╔══

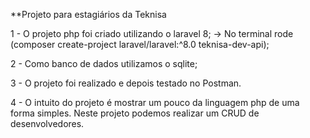 **Projeto para estagiários da Teknisa

1 - O projeto php foi criado utilizando o laravel 8;
-> No terminal rode (composer create-project laravel/laravel:^8.0 teknisa-dev-api);

2 - Como banco de dados utilizamos o sqlite;

3 - O projeto foi realizado e depois testado no Postman.

4 - O intuito do projeto é mostrar um pouco da linguagem php de uma forma simples. Neste projeto podemos realizar um CRUD de desenvolvedores. 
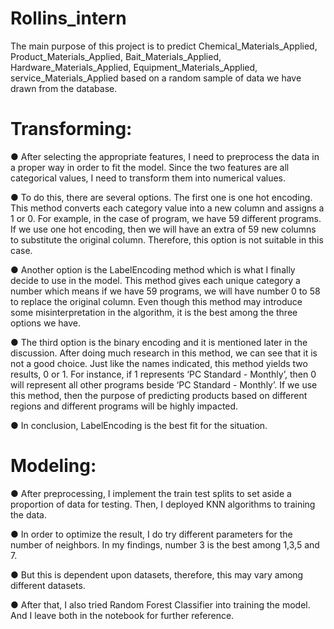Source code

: # Rollins_intern
The main purpose of this project is to predict Chemical_Materials_Applied, Product_Materials_Applied, Bait_Materials_Applied, Hardware_Materials_Applied, Equipment_Materials_Applied, service_Materials_Applied based on a random sample of data we have drawn from the database. 



# Transforming: 
●	After selecting the appropriate features, I need to preprocess the data in a proper way in order to fit the model. Since the two features are all categorical values, I need to transform them into numerical values. 

●	To do this, there are several options. The first one is one hot encoding. This method converts each category value into a new column and assigns a 1 or 0. For example, in the case of program, we have 59 different programs. If we use one hot encoding, then we will have an extra of 59 new columns to substitute the original column. Therefore, this option is not suitable in this case. 

●	Another option is the LabelEncoding method which is what I finally decide to use in the model. This method gives each unique category a number which means if we have 59 programs, we will have number 0 to 58 to replace the original column. Even though this method may introduce some misinterpretation in the algorithm, it is the best among the three options we have. 

●	The third option is the binary encoding and it is mentioned later in the discussion. After doing much research in this method, we can see that it is not a good choice. Just like the names indicated, this method yields two results, 0 or 1. For instance, if 1 represents ‘PC Standard - Monthly’, then 0 will represent all other programs beside ‘PC Standard - Monthly’. If we use this method, then the purpose of predicting products based on different regions and different programs will be highly impacted.

●	 In conclusion, LabelEncoding is the best fit for the situation. 

# Modeling: 
●	After preprocessing, I implement the train test splits to set aside a proportion of data for testing. Then, I deployed KNN algorithms to training the data. 

●	In order to optimize the result, I do try different parameters for the number of neighbors. In my findings, number 3 is the best among 1,3,5 and 7. 

●	But this is dependent upon datasets, therefore, this may vary among different datasets. 

●	After that, I also tried Random Forest Classifier into training the model. And I leave both in the notebook for further reference.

╚══

_Action item:_ Among the lines of the material above, find those with the word "order". Copy each one.

_Result of this task:_
●	After selecting the appropriate features, I need to preprocess the data in a proper way in order to fit the model. Since the two features are all categorical values, I need to transform them into numerical values. 
●	In order to optimize the result, I do try different parameters for the number of neighbors. In my findings, number 3 is the best among 1,3,5 and 7. 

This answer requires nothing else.